▼▼▼

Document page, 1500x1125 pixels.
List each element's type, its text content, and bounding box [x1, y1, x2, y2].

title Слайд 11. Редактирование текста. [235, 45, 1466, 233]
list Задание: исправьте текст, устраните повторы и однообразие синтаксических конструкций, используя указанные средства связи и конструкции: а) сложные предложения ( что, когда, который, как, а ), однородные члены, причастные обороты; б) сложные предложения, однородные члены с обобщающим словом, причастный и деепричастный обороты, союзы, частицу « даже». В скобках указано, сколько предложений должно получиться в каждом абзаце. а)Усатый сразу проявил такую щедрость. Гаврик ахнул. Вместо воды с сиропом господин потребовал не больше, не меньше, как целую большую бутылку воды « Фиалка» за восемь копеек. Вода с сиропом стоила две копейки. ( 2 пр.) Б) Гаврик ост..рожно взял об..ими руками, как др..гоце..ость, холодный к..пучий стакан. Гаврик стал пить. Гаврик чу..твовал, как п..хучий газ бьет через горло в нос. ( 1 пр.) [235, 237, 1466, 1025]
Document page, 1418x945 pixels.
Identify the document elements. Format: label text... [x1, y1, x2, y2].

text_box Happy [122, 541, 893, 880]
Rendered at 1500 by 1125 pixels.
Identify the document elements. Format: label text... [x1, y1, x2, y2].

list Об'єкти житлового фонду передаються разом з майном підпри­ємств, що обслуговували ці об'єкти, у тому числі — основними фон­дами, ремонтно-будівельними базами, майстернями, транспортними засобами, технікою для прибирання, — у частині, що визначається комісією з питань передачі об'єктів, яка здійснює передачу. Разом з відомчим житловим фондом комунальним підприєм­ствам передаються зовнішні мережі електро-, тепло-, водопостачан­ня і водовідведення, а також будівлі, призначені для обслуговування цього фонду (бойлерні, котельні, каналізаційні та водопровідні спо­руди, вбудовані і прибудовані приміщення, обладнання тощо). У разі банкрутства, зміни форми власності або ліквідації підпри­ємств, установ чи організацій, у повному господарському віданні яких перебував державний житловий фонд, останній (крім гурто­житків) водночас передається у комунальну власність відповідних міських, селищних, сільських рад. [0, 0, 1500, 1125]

▲▲▲

Exercise instructions → Please restate the records word for word. Go from the first line to the line with "Rendered at 1500 by 1125 pixels." and include both.

Response →
Document page, 1500x1125 pixels.
List each element's type, its text content, and bounding box [x1, y1, x2, y2].

title Слайд 11. Редактирование текста. [235, 45, 1466, 233]
list Задание: исправьте текст, устраните повторы и однообразие синтаксических конструкций, используя указанные средства связи и конструкции: а) сложные предложения ( что, когда, который, как, а ), однородные члены, причастные обороты; б) сложные предложения, однородные члены с обобщающим словом, причастный и деепричастный обороты, союзы, частицу « даже». В скобках указано, сколько предложений должно получиться в каждом абзаце. а)Усатый сразу проявил такую щедрость. Гаврик ахнул. Вместо воды с сиропом господин потребовал не больше, не меньше, как целую большую бутылку воды « Фиалка» за восемь копеек. Вода с сиропом стоила две копейки. ( 2 пр.) Б) Гаврик ост..рожно взял об..ими руками, как др..гоце..ость, холодный к..пучий стакан. Гаврик стал пить. Гаврик чу..твовал, как п..хучий газ бьет через горло в нос. ( 1 пр.) [235, 237, 1466, 1025]
Document page, 1418x945 pixels.
Identify the document elements. Format: label text... [x1, y1, x2, y2].

text_box Happy [122, 541, 893, 880]
Rendered at 1500 by 1125 pixels.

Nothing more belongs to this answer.